Certaines personnalités et associations (comme la Fédération Addiction) se sont prononcées pour une forme de légalisation du cannabis. La FFA ne s’est pas prononcée sur cette question.
Régulation :
Réguler signifie rechercher les moyens politiques et juridiques les plus appropriés pour permettre aux individus et à la société de limiter les dommages liées à l’usage de substances, sans prétendre éradiquer ces substances ni exclure des mesures très restrictives selon les cas. C’est donc une démarche qui cherche à contribuer de façon pragmatique à la maîtrise de la relation entre les personnes et les drogues (ou autres types d’objet de plaisir), mais qui ne défend ni » la guerre à la drogue » ni l’idée d’une libéralisation a priori.
Les positions prises par la FFA et ses associations membres vont dans ce sens.

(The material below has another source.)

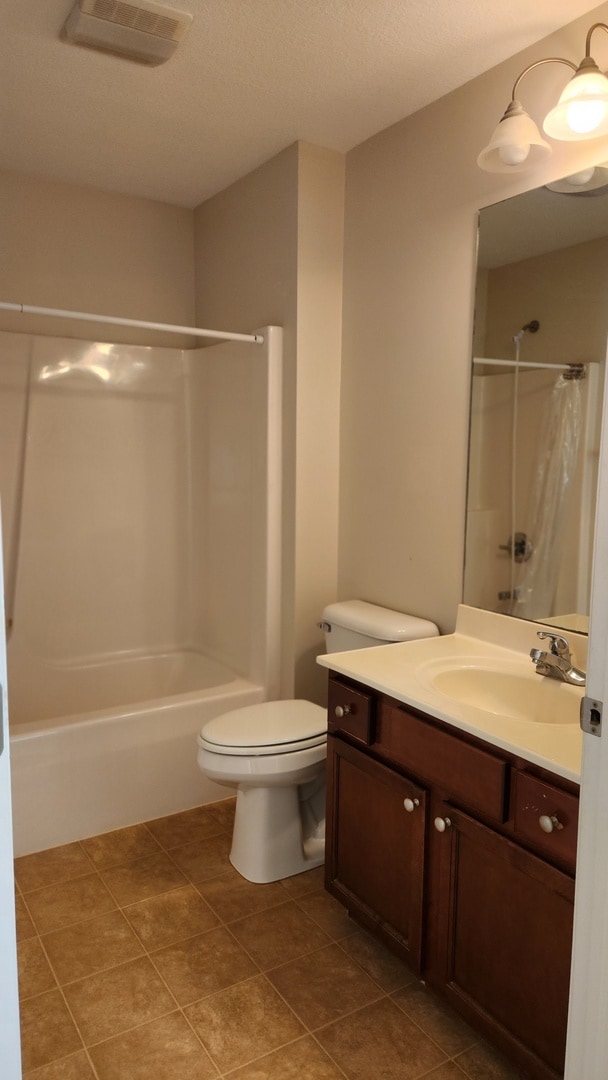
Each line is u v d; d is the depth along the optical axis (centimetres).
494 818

Les discussions sur ce sujet en font apparaître toutes les ambiguïtés et le caractère éminemment passionnel. C’est la raison pour laquelle la FFA, dans son livre blanc, appelle à ne pas prendre de décisions dans la précipitation, mais à considérer ces questions complexes dans toutes leurs composantes, à ouvrir en France un large débat sur cette question qui est d’abord sociétale et qui nécessite de confronter les points de vue et de faire évoluer les idées et enfin d’appuyer les décisions sur les bases scientifiques existantes.